140919_GOTRIP!_001ph06
 現在、韓国の仁川(インチョン)で開催されているアジア大会。すでに男女のサッカーが開幕式に先駆けて行われているが、なでしこJAPANが予選リーグ2戦目で対戦した女子ヨルダン代表の健闘ぶりを見ていて、彼女たちの祖国をふと思い出した。

 試合自体は0-12という極端なワンサイドゲーム。日本との力の差は明らかだった。それでも、彼女たちは最後までプライドを忘れることなく戦い続ける姿には、密やかな感動を覚えた。

 試合をご覧になった方は気付いていたと思うが、ヨルダンの選手はヒジャブ(イスラム教徒の女性が被るスカーフ)をつけている選手と、そうでない選手がいた。

 「中東」と一口で言っても、つい最近まで女子サッカーそのものが禁止されていたサウジアラビアのような宗教に厳格な国もあれば、ヨルダンのように比較的宗教に寛容な国もある。

 首都のアンマンを訪れると、着飾った若い女性がボーイフレンドと手をつないで歩いている姿を見かけて、いささか驚いてしまった。同じ中東でも湾岸地域ではまず見かけない光景だ。

 さて、サッカーの取材を生業(なりわい)としている私にとり、日本代表がアジア予選で遠征する中東諸国はわりと馴染み深い地域である。あらためて地図で確認してみたが、イラク、クウェート、シリア以外はすべて踏破している。そんな中、とりわけ印象深いのが、昨年3月に取材に訪れたヨルダンであった。

 ヨルダンはペトラ遺跡、死海、ワディ・ラム保護区など、非常に観光資源に恵まれた国だが、とりわけユネスコの世界遺産に指定されたペトラ遺跡は必見。

 今から2000年以上も昔、見上げるばかりの岩壁を驚異的な技術と根気で掘削することで、この古代都市は誕生した。その後、長く人々から忘れ去られ、19世紀初頭になってスイス人の探検家によって再発見される。
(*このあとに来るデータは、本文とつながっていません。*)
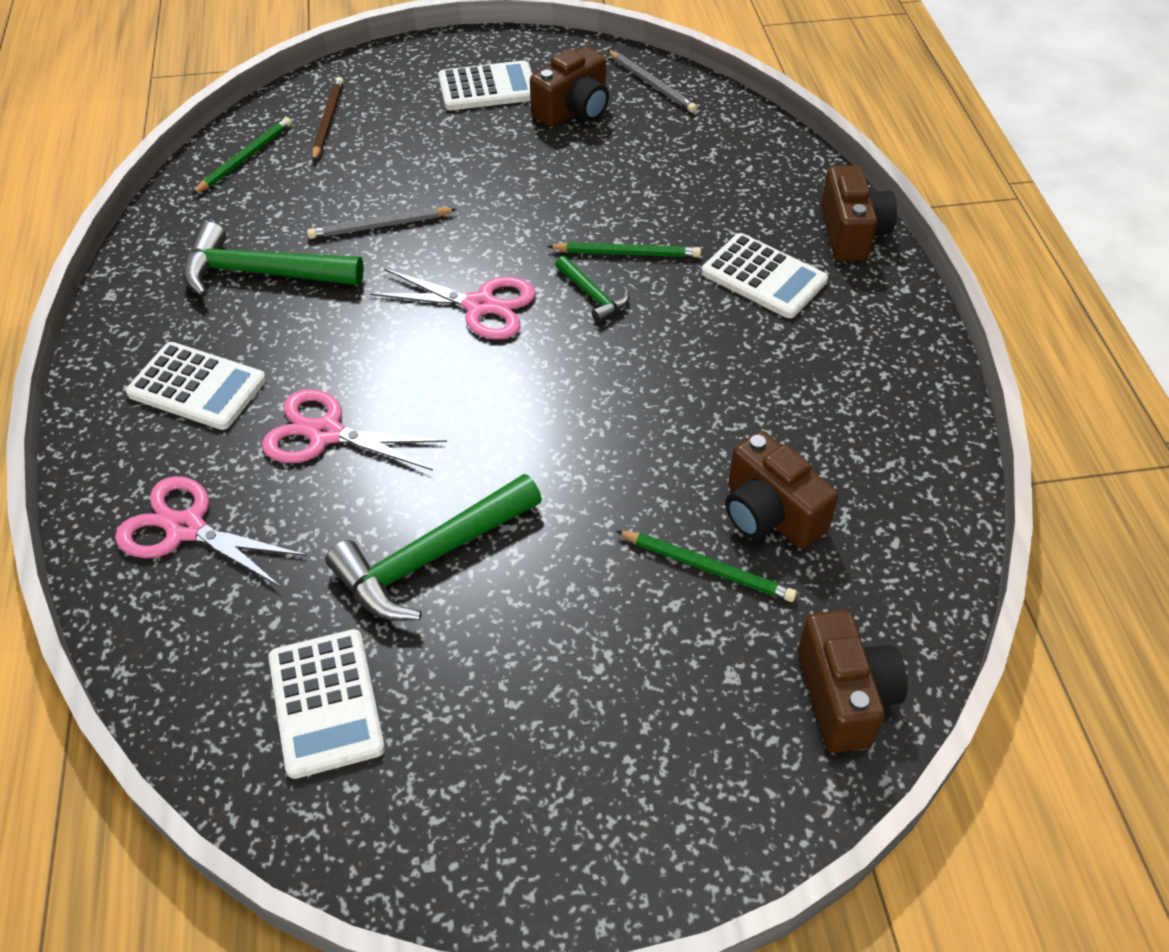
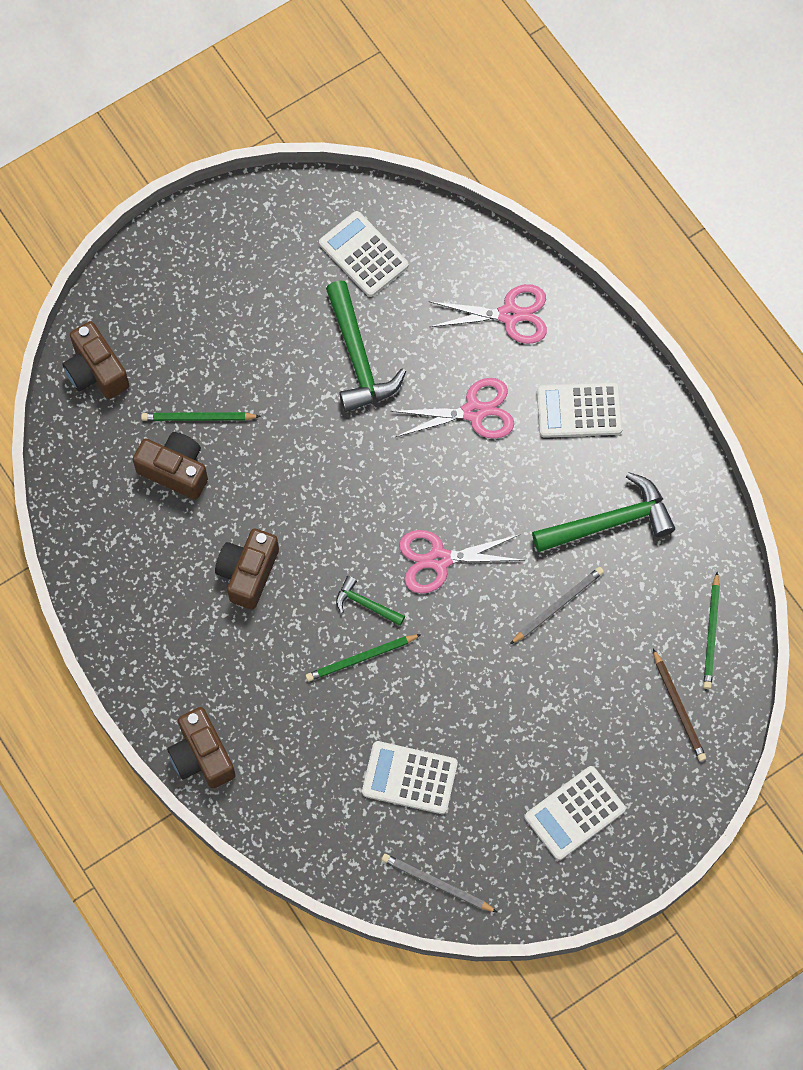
camera: 155 degrees right, 20 degrees up
(431, 558) = (358, 357): green hammer -> green hammer turned 135 degrees clockwise
(573, 110) = (485, 814): brown camera -> brown camera (248, 573)
(763, 277) = (251, 677): white calculator -> white calculator (409, 778)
観光スポットのひとつとなっている「宝物殿」は、スティーブン・スピルバーグの『インディ・ジョーンズ 最後の聖戦』のロケ地としても有名だ。

140919_GOTRIP!_001ph01

140919_GOTRIP!_001ph02

140919_GOTRIP!_001ph03

 取材中での観光だったので、首都アンマンからの日帰りエクスカーションとなったが、遺跡を歩き回るには確実に丸一日を要する。付近にはホテルも多いので、もし訪れる機会があれば泊まりがけでスケジュールを組むのがお勧めだ。なおヨルダンでは、外国人の飲酒も認められている。現地の赤ワインは絶品なので、こちらもぜひ!